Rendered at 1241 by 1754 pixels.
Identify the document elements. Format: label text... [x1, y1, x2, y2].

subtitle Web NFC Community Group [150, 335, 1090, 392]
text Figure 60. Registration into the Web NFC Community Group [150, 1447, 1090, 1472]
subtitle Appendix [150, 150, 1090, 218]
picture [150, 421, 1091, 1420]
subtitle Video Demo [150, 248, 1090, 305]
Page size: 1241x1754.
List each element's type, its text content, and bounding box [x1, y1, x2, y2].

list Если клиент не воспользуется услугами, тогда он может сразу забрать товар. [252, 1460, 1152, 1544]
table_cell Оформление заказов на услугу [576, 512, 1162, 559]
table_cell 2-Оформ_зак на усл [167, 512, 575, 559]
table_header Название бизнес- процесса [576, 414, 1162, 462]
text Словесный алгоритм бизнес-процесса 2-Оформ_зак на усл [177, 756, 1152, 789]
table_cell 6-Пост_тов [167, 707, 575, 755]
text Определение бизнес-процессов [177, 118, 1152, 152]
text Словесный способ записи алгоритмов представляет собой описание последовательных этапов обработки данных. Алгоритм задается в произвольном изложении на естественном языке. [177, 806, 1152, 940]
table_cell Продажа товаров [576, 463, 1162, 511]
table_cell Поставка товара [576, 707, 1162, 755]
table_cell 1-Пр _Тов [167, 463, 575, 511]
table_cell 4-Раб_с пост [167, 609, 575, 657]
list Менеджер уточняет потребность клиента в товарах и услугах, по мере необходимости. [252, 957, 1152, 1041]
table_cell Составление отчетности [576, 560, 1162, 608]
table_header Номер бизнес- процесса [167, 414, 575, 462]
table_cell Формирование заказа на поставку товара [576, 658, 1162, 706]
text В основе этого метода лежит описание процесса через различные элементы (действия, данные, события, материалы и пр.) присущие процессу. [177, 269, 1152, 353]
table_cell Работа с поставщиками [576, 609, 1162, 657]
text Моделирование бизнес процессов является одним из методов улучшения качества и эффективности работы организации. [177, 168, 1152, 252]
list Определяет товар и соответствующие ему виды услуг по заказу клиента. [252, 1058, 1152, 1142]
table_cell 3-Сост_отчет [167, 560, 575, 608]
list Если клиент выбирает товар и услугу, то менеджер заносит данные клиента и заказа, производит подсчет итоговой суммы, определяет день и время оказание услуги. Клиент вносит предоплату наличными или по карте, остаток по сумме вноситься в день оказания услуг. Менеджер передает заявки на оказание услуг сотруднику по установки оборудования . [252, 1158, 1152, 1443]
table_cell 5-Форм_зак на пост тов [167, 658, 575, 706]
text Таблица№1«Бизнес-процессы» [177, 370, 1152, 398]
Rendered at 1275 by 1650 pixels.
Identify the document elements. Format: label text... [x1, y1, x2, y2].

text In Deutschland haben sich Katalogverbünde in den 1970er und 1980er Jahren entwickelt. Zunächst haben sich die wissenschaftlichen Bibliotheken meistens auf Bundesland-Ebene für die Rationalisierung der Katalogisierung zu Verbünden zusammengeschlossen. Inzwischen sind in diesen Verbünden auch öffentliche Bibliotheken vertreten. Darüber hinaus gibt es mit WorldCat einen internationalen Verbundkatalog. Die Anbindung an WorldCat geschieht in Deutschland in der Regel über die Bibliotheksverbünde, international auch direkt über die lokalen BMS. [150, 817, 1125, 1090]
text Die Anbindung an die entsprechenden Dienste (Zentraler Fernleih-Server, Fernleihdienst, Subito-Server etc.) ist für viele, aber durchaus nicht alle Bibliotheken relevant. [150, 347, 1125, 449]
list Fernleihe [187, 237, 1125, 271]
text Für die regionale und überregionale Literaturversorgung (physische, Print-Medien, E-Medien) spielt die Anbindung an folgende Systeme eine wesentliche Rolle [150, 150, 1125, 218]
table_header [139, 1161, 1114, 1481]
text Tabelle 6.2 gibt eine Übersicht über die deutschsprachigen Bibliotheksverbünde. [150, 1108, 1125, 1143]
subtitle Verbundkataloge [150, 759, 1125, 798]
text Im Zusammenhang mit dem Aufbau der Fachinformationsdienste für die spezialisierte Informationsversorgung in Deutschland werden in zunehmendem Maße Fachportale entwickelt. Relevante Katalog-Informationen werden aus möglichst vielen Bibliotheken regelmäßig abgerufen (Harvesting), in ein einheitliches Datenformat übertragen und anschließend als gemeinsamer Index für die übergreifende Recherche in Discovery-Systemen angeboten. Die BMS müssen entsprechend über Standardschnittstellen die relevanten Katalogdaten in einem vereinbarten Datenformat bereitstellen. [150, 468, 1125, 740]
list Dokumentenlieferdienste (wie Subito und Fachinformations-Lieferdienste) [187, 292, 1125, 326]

== == ==

Stopping at the line containing "Page size: 1241x1754.", please repeat exactly every line from the very start of the entries, that line included, and nothing more.

### SOLVED PROBLEM
Rendered at 1241 by 1754 pixels.
Identify the document elements. Format: label text... [x1, y1, x2, y2].

subtitle Web NFC Community Group [150, 335, 1090, 392]
text Figure 60. Registration into the Web NFC Community Group [150, 1447, 1090, 1472]
subtitle Appendix [150, 150, 1090, 218]
picture [150, 421, 1091, 1420]
subtitle Video Demo [150, 248, 1090, 305]
Page size: 1241x1754.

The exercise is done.